Ce qui nous fit des êtres humains fut aussi la capacité de se raconter des histoires, des récits,
des mythes, non seulement un logos (pensée rationnelle) : l’histoire elle même n’est qu’un récit
que nous nous racontons sur notre passé, qui comme tel n’est plus réel, sauf en ce qu’il a
comme conséquences sur nous.

Est-ce qu’il existe aucun fait qui soit indépendant de l’opinion et de l’interprétation ? Des
générations d’historiens et de philosophes de l’histoire n’ont-elles pas démontré l’impossibilité
de constater des faits sans les interpréter, puisque ceux-ci doivent d’abord être extraits d’un
chaos de purs événements (et les principes du choix ne sont assurément pas des données de fait),
puis être arrangés en une histoire qui ne peut être racontée que dans une certaine perspective, qui
n’a rien à voir avec ce qui a eu lieu à l’origine ? Il ne fait pas de doute que ces difficultés, et bien
d’autres encore, inhérentes1 aux sciences historiques, soient réelles, mais elles ne constituent pas
une preuve contre l’existence de la matière factuelle, pas plus qu’elles ne peuvent servir de
justification à l’effacement des lignes de démarcation entre le fait, l’opinion et l’interprétation, ni
d’excuse à l’historien pour manipuler les faits comme il lui plaît. Même si nous admettons que
chaque génération ait le droit d’écrire sa propre histoire, nous refusons d’admettre qu’elle ait le
droit de remanier les faits en harmonie avec sa perspective propre ; nous n’admettons pas le droit
de porter atteinte à la matière factuelle elle-même. Pour illustrer ce point, et nous excuser de ne
pas pousser la question plus loin : durant les années vingt2, Clemenceau, peu avant sa mort, se
trouvait engagé dans une conversation amicale avec un représentant de la République de
Weimar3 au sujet des responsabilités quant au déclenchement de la Première Guerre mondiale.

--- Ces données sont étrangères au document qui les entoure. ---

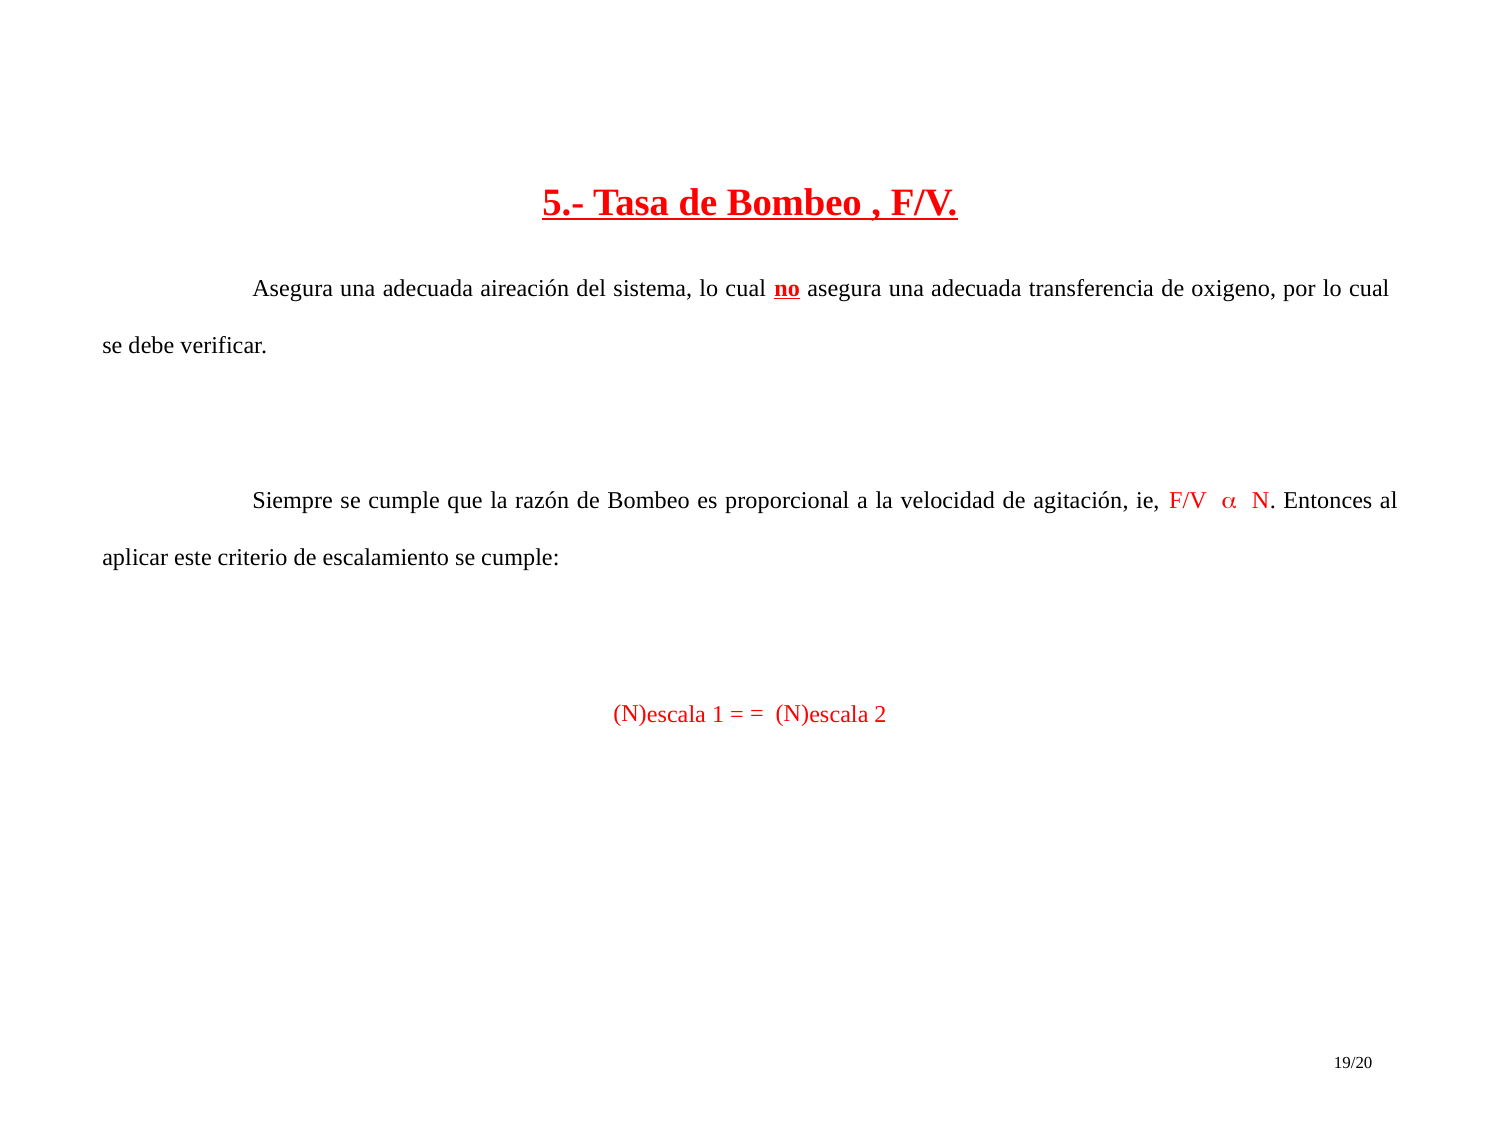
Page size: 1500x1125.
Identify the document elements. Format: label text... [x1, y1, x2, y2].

On demanda à Clemenceau : « À votre avis, qu’est-ce que les historiens futurs penseront de ce
problème embarrassant et controversé ? » Il répondit : « Ça, je n’en sais rien, mais ce dont je suis
sûr, c’est qu’ils ne diront pas que la Belgique a envahi l’Allemagne ».

Hannah Arendt, « Vérité et politique », La Crise de la culture, 1964.